The court also distinguished this case from that of NBA Top Shot developer Dapper Labs, noting that DraftKings had actually created a functioning fantasy sports game through its Reignmakers product. However, since Reignmakers was launched months after the initial sale of NFTs, this did not negate the reasonable allegations of investment intent.
DraftKings' Delicate Position: Should NFTs Be Considered Securities?
After deciding to abandon its NFT business, DraftKings also chose not to fulfill its agreement with the NFLPA, informing the latter that it would cease payments as of July 30. In response, the NFLPA immediately filed a lawsuit seeking compensation for "anticipated breach." The lawsuit also highlighted that the total compensation for the company's five executives since 2021 amounted to $261 million, which is about four times the compensation owed to NFLPA licensors. After calculations, the NFLPA sought approximately $65 million from DraftKings.
In canceling the agreement, DraftKings emphasized a clause in the contract that allowed for termination "in the event that a government, regulatory, or judicial authority 'determines' that NFTs constitute 'securities'." DraftKings believes that the denial of its motion by the Massachusetts District Court is evidence of this occurrence.
On the other hand, the NFLPA stated that the court's ruling did not determine that NFTs are securities, with its lawyer pointing out: "The motivation behind DraftKings' decision to refuse to continue fulfilling the licensing agreement with the NFLPA is simple: the once-booming NFT market has cooled down." He further added, "Despite DraftKings' best efforts to obfuscate, this case is ultimately very straightforward. DraftKings cannot commercialize and profit from its licensed intellectual property, which does not excuse its failure to fulfill its obligations; DraftKings must pay the appropriate fees."
The Flow blockchain and NBA Top Shot developer Dapper Labs were sued in 2021 for allegedly selling NFTs as unregistered securities. After a lengthy litigation process, they reached a settlement with the plaintiffs, paying $4 million, and the plaintiffs waived their rights to claim that Top Shot NFTs are securities in the future.

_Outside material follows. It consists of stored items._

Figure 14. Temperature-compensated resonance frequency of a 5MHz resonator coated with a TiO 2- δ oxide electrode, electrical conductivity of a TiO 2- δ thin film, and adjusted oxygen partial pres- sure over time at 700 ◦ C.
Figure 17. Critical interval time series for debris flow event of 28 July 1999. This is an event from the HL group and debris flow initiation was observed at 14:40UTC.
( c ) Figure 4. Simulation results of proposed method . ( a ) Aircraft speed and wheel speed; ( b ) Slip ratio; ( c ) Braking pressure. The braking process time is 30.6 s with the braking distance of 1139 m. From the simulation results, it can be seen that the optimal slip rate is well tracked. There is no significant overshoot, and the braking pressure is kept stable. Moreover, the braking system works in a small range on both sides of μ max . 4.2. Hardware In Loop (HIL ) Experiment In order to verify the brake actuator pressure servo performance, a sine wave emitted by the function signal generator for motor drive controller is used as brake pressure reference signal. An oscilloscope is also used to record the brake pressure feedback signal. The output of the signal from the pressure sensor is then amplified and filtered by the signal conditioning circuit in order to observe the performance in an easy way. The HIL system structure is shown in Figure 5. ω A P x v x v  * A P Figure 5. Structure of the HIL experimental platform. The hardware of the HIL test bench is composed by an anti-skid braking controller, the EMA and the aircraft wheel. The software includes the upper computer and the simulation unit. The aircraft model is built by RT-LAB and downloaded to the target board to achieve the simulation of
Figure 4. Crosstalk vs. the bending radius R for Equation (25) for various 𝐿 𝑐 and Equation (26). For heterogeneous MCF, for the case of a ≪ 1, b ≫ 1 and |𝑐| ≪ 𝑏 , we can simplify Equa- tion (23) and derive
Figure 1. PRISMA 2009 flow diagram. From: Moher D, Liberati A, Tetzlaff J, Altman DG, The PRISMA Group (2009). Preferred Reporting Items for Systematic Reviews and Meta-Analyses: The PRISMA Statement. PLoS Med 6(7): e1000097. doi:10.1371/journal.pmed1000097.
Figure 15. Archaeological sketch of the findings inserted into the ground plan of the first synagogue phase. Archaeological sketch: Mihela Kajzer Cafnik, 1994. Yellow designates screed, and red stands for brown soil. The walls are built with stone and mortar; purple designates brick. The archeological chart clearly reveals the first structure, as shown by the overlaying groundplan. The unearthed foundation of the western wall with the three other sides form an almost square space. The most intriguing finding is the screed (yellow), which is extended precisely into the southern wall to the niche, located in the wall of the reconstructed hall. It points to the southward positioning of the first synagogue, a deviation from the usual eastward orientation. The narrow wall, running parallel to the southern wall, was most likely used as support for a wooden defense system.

However, there remains considerable debate over whether NFTs are indeed unregistered securities. Recently, the NFT marketplace OpenSea received a Wells notice from the U.S. SEC, which believes that the NFTs on the platform may fall under the category of securities, threatening to sue OpenSea. OpenSea contends that NFTs are essentially creative goods and should not be regulated under securities laws. It has pledged $5 million to help NFT creators and developers who receive Wells notices cover legal fees and vowed to defend the interests of the industry.
For DraftKings, which has exited the NFT industry, acknowledging that NFTs are unregistered securities and learning from its "template," NBA Top Shot, to provide some compensation to the class-action plaintiffs may be a more cost-effective approach than paying millions to the NFLPA. The class-action lawsuit against DraftKings is now entering the investigation phase, and its outcome could set a precedent for whether NFTs are ultimately considered securities and impact future litigation.